I did feel, though, that I was being talked about rather than talked to.  The first speaker of the day showed a video that was basically infographic after infographic on how people are accessing information now compared to several years ago, and the ages of people accessing it.  I got really excited, thinking, “that’s me!  That’s the way I do things!  Everyone here is excited to be part of this, too!”  The first thing he said after he showed this video was: “Frightening.”  Library directors applauded the technical services staff (old school term: “catalogers”) there for generally being the “most forward-thinking, adaptive” people in the library, and yet everyone was still repeatedly scolded for not anticipating the needs of a “born digital” generation.  Librarians, who tend to deem themselves “nerds,” were encouraged to work closely with – and hire more of – the “geeks.”  Which is great, and they can’t go wrong following that kind of advice.  But what about me, basically born with an Apple in my mouth, a freakish kind of nerd/geek hybrid?  I feel too young and inexperienced to be spoken to or taken seriously (which is partially my insecurity, partially the field, which seems to have very little faith in the abilities of LIS students/recent grads to participate in any real change), but also that I have valuable insight I can’t seem to give away.  So mostly I just tweet about it and wish I could figure out how to get to where the ideas are.

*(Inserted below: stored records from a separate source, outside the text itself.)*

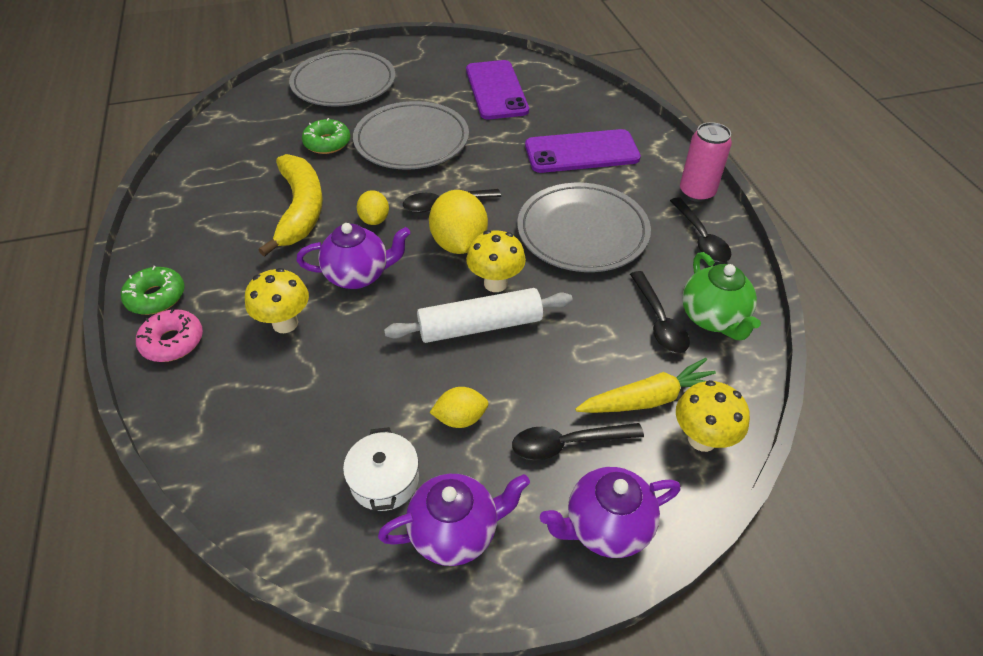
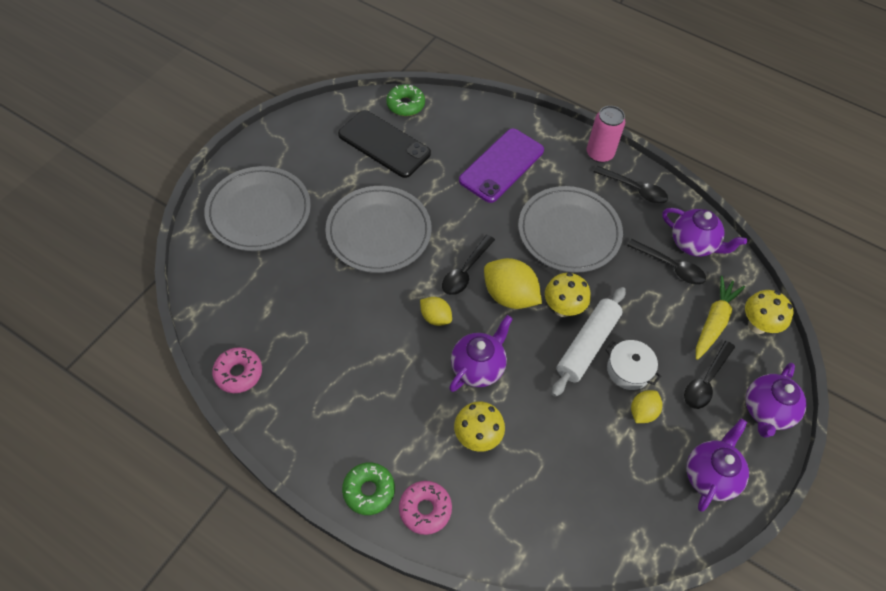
camera: 45 degrees left, 10 degrees up
(190, 165) = (238, 373): none -> pink donut
(300, 209) = (375, 347): yellow banana -> none
(327, 143) = (320, 277): green donut -> green donut (405, 105)
(384, 480) = (648, 480): white pot -> white pot (628, 370)
(496, 90) = (384, 144): purple phone -> black phone
(713, 318) = (693, 244): green teapot -> purple teapot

Old-school card catalog. Now we use the internet and these go in peoples' living rooms (like ours!)

And now for the embarrassing moments:

  1. My coworker told me that the conference would be full of “300-pound women and 94-pound men,” and that “no one would notice if I came in my pajamas.”  So I wore jeans and a plaid shirt.  I would say the majority of people were women of average size in professional dress – one or two people in jeans, one other girl in a plaid shirt.  Geeky guys, but no kilts, which, having worked for Apple, was really weird for me.  Then again, my nametag labelled me an LIS student, so no one took me seriously anyway!
  2. I went out to get my coworker – who doesn’t walk too well – a cup of tea before the after-lunch speakers.  I came back in while they were presenting an award, and as I was making my way back to my seat with the tea, everyone clapped and looked at me, all “Whoa, that girl in the plaid is getting an award!  Was I wrong about her!”  Then I sat down, with my tea, and the real lady – a 300-pound woman in pajamas – went up on stage to accept it.